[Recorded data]
======

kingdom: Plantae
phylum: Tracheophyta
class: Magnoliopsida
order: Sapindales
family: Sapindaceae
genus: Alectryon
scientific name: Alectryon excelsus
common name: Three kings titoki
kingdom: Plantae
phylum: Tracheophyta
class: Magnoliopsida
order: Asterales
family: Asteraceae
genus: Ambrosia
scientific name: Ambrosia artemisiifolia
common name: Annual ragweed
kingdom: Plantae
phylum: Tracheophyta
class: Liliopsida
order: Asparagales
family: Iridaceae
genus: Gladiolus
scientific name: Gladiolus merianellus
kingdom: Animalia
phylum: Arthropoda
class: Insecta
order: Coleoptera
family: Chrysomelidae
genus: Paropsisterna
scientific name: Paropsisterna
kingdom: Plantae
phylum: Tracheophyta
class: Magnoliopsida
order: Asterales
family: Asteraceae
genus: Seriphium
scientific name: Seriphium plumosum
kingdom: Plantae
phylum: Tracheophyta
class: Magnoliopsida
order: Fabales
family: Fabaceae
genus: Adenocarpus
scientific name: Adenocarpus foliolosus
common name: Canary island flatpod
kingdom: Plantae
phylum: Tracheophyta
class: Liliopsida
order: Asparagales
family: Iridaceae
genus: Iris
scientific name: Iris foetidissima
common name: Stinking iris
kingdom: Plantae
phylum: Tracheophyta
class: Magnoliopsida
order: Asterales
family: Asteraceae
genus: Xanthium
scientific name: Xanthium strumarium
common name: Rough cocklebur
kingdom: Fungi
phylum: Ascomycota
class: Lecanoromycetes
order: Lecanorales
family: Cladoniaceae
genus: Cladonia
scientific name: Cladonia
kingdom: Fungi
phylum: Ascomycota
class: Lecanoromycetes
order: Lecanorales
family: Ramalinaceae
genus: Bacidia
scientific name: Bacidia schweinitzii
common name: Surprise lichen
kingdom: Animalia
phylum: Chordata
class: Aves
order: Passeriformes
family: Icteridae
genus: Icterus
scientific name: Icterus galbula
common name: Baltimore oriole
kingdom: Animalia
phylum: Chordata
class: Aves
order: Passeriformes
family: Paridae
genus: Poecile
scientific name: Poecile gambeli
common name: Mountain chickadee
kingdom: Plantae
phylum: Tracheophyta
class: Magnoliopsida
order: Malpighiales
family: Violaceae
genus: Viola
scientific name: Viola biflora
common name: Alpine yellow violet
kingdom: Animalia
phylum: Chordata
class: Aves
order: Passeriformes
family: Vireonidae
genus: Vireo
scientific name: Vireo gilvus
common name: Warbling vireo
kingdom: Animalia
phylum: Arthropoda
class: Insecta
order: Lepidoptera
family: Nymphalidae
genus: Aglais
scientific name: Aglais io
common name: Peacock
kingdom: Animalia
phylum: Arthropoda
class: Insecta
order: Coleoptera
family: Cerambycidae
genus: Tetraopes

======

Render every line above as a JSON list of strings, one string per line, omitting any blank lines.

[
  "kingdom: Plantae",
  "phylum: Tracheophyta",
  "class: Magnoliopsida",
  "order: Sapindales",
  "family: Sapindaceae",
  "genus: Alectryon",
  "scientific name: Alectryon excelsus",
  "common name: Three kings titoki",
  "kingdom: Plantae",
  "phylum: Tracheophyta",
  "class: Magnoliopsida",
  "order: Asterales",
  "family: Asteraceae",
  "genus: Ambrosia",
  "scientific name: Ambrosia artemisiifolia",
  "common name: Annual ragweed",
  "kingdom: Plantae",
  "phylum: Tracheophyta",
  "class: Liliopsida",
  "order: Asparagales",
  "family: Iridaceae",
  "genus: Gladiolus",
  "scientific name: Gladiolus merianellus",
  "kingdom: Animalia",
  "phylum: Arthropoda",
  "class: Insecta",
  "order: Coleoptera",
  "family: Chrysomelidae",
  "genus: Paropsisterna",
  "scientific name: Paropsisterna",
  "kingdom: Plantae",
  "phylum: Tracheophyta",
  "class: Magnoliopsida",
  "order: Asterales",
  "family: Asteraceae",
  "genus: Seriphium",
  "scientific name: Seriphium plumosum",
  "kingdom: Plantae",
  "phylum: Tracheophyta",
  "class: Magnoliopsida",
  "order: Fabales",
  "family: Fabaceae",
  "genus: Adenocarpus",
  "scientific name: Adenocarpus foliolosus",
  "common name: Canary island flatpod",
  "kingdom: Plantae",
  "phylum: Tracheophyta",
  "class: Liliopsida",
  "order: Asparagales",
  "family: Iridaceae",
  "genus: Iris",
  "scientific name: Iris foetidissima",
  "common name: Stinking iris",
  "kingdom: Plantae",
  "phylum: Tracheophyta",
  "class: Magnoliopsida",
  "order: Asterales",
  "family: Asteraceae",
  "genus: Xanthium",
  "scientific name: Xanthium strumarium",
  "common name: Rough cocklebur",
  "kingdom: Fungi",
  "phylum: Ascomycota",
  "class: Lecanoromycetes",
  "order: Lecanorales",
  "family: Cladoniaceae",
  "genus: Cladonia",
  "scientific name: Cladonia",
  "kingdom: Fungi",
  "phylum: Ascomycota",
  "class: Lecanoromycetes",
  "order: Lecanorales",
  "family: Ramalinaceae",
  "genus: Bacidia",
  "scientific name: Bacidia schweinitzii",
  "common name: Surprise lichen",
  "kingdom: Animalia",
  "phylum: Chordata",
  "class: Aves",
  "order: Passeriformes",
  "family: Icteridae",
  "genus: Icterus",
  "scientific name: Icterus galbula",
  "common name: Baltimore oriole",
  "kingdom: Animalia",
  "phylum: Chordata",
  "class: Aves",
  "order: Passeriformes",
  "family: Paridae",
  "genus: Poecile",
  "scientific name: Poecile gambeli",
  "common name: Mountain chickadee",
  "kingdom: Plantae",
  "phylum: Tracheophyta",
  "class: Magnoliopsida",
  "order: Malpighiales",
  "family: Violaceae",
  "genus: Viola",
  "scientific name: Viola biflora",
  "common name: Alpine yellow violet",
  "kingdom: Animalia",
  "phylum: Chordata",
  "class: Aves",
  "order: Passeriformes",
  "family: Vireonidae",
  "genus: Vireo",
  "scientific name: Vireo gilvus",
  "common name: Warbling vireo",
  "kingdom: Animalia",
  "phylum: Arthropoda",
  "class: Insecta",
  "order: Lepidoptera",
  "family: Nymphalidae",
  "genus: Aglais",
  "scientific name: Aglais io",
  "common name: Peacock",
  "kingdom: Animalia",
  "phylum: Arthropoda",
  "class: Insecta",
  "order: Coleoptera",
  "family: Cerambycidae",
  "genus: Tetraopes"
]